Version 1.1 - Date 11/11/2018
* Fixed syntax error introduced in 1.0 thanks to @MarcelFox
* Fixed issue #36 (cron file created incorrectly).
* Added cron job deprecation warning, daemon mode should be used instead.
* Fixed many issues reported by shellcheck.
* Added IPv6 support
* Use ss instead of netstat.
* started some drafting to add blocking by port support.
* Improved ban_incoming_only
* Eliminate some command steps to improve performance.
* Removed HOST_IP since it is no longer necessary.
* Fixed improper call to grepcidr.
* Minor man page changes.
* Added ip6tables to dependencies list and removed netstat.
Version 1.0 - Date 06/11/2018
* Support for ip ranges (CIDR) on the ignore.ip.list thanks to
safly (https://github.com/safly)
* grepcidr install requirement introduced with the support for CIDR
* New syntax supported on ignore.ip.list
a.b.c.d/xy (CIDR format)
a.b.c.d-e.f.g.h (IP range)
For more details read the grepcidr man page.

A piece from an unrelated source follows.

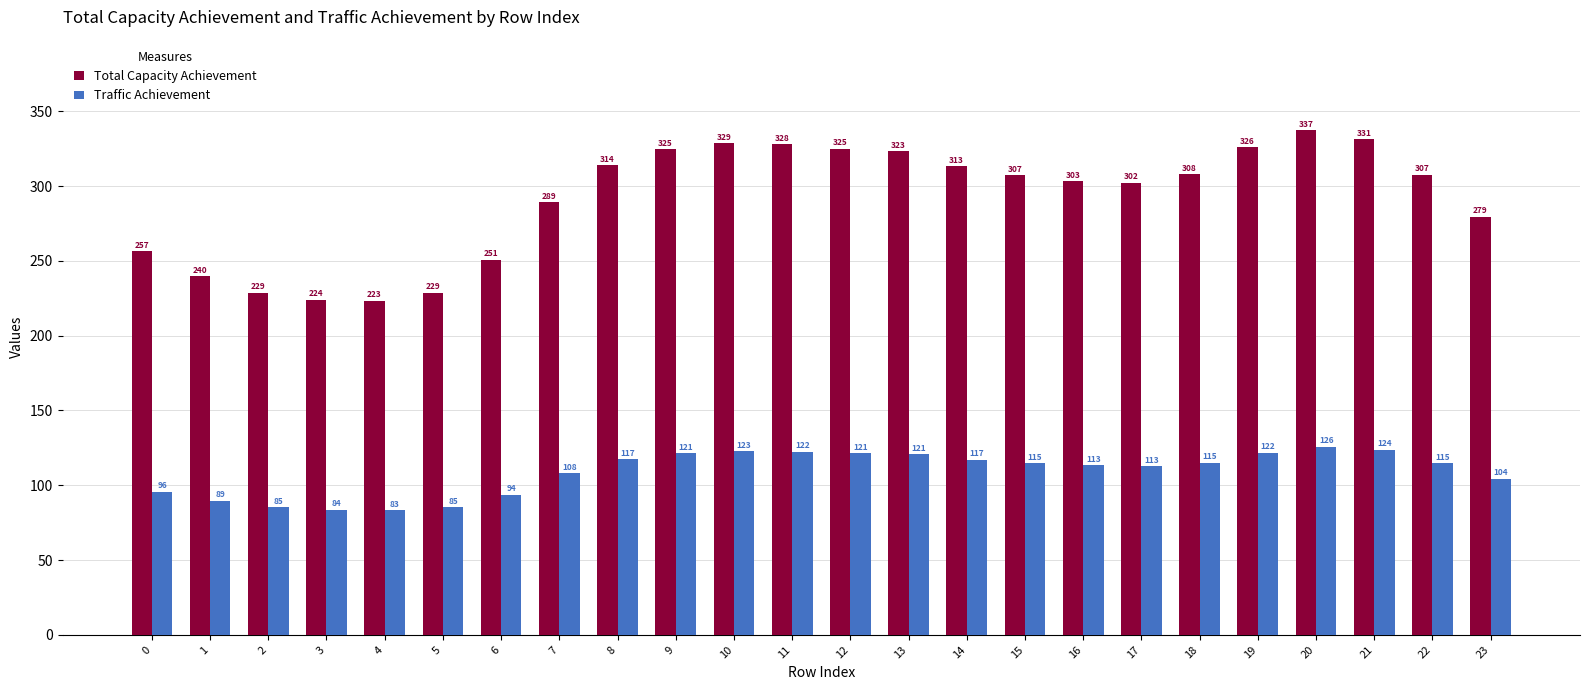

List the series in order of their peak value, highest first.

Total Capacity Achievement, Traffic Achievement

* Fixed bug $CONF not found thanks to
WoozyMasta (https://github.com/WoozyMasta)
* Added unban flag -u --unban
* Added logrotate configuration file to uninstall script.

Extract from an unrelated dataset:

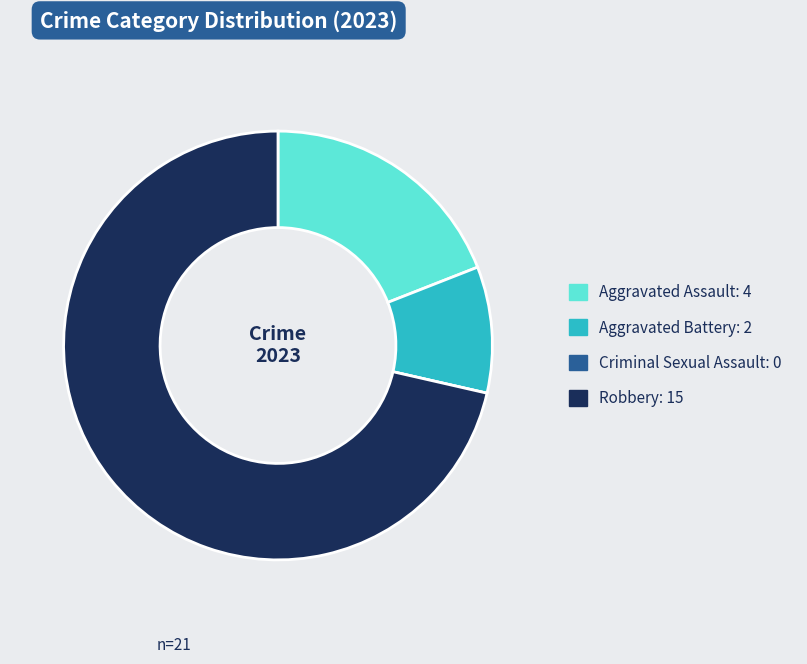

Is it true that Robbery is 83% of the pie?

False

* Prioritize systemd detection on install script.
Version 0.9 - Date 05/03/2017
* Support for freebsd and many other improvements thanks to
Marc S. Brook (https://github.com/nuxy)
* Added option to only block incoming connections thanks to
Fathardie (https://github.com/Fathardie)
* Optional automatic installation of dependencies on the install script
thanks to gloomy-ghost (https://github.com/gloomy-ghost)

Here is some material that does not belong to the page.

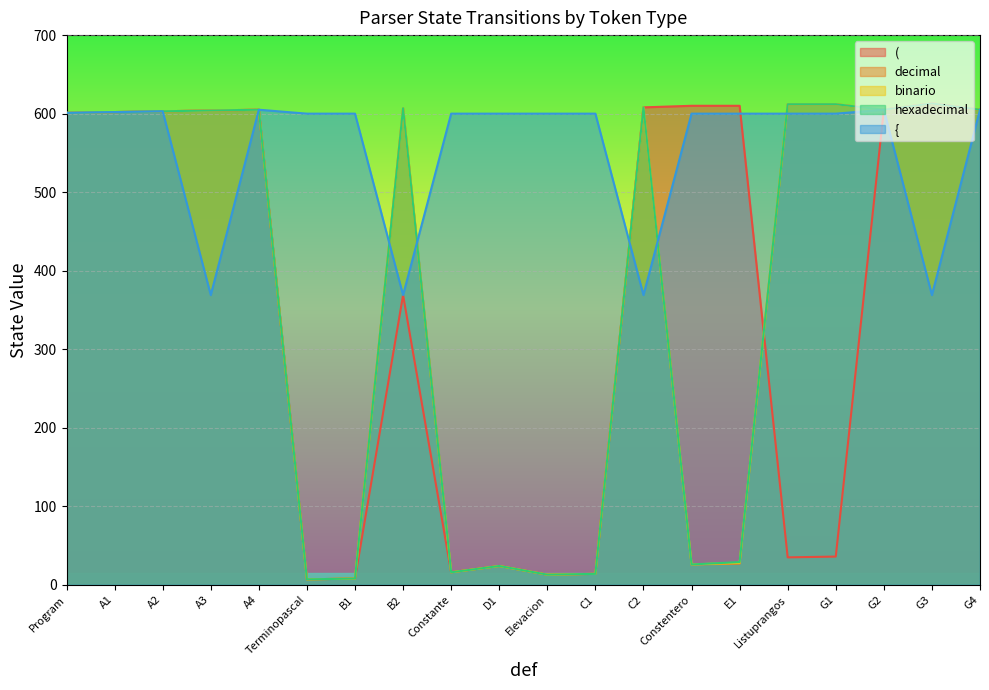

Where does the decimal series first go above 603?

A3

* Some other fixes and improvements thanks to
mean-cj (https://github.com/mean-cj)
Version 0.8 - Date 25/09/2015
* Use a separate bans list file instead of reusing the ignore
whitelisted file which is more secure on case of unexpected
system reboot.
* Added default settings to ddos script.
* Added --bans-list|-b option to view currently banned ip's.
* Added check for missing dependencies on installer script.
* Unban ip's on the daemon loop instead of creating new unban processes.
* Added hostname to email notification.
* Execute tcpkill when ip is banned for 60 seconds and kill it.
Version 0.7 - Date 26/06/2015
* Moved configuration files to /etc/ddos/
* Whitelist hostnames, via /etc/ddos/ignore.host.list.
* The script can run as a daemon with monitoring frequency in seconds
defined by DAEMON_FREQ
* Auto-detection of available firewall for use.
* Added support for CSF file.
* Added man page.
* Added init.d script.
* Added systemd service support.
* Added support for DESTDIR and a Makefile for easier packaging.
* Added command option to list whitelisted addresses.
* Added --view|-v option.
* Added logging.
* Improved installer and uninstaller.
* Installer does not overrides configuration files.
* New configuration option FIREWALL (see man ddos).
* New configuration option CONN_STATES (see man ddos).
* Check ip of local interfaces and whitelist them to prevent self bans.
* Improved netstat command to support ipv6 (experimental).
* Removed .cron extension of generated cron file because it seems
to cause issues.
* Removed KILL from conf (use -v|--view instead).
Version 0.6 - Date 01/01/2005
* Original work by Zaf <[email protected]> from which this work is based.
* It is possible to whitelist IP addresses, via
/usr/local/ddos/ignore.ip.list.
* Simple configuration file: /usr/local/ddos/ddos.conf
* IP addresses are automatically unblocked after a preconfigured time
limit (default: 600 seconds)
* The script can run at a chosen frequency in cron via the
configuration file (default: 1 minute)
* You can receive email alerts when IP addresses are blocked.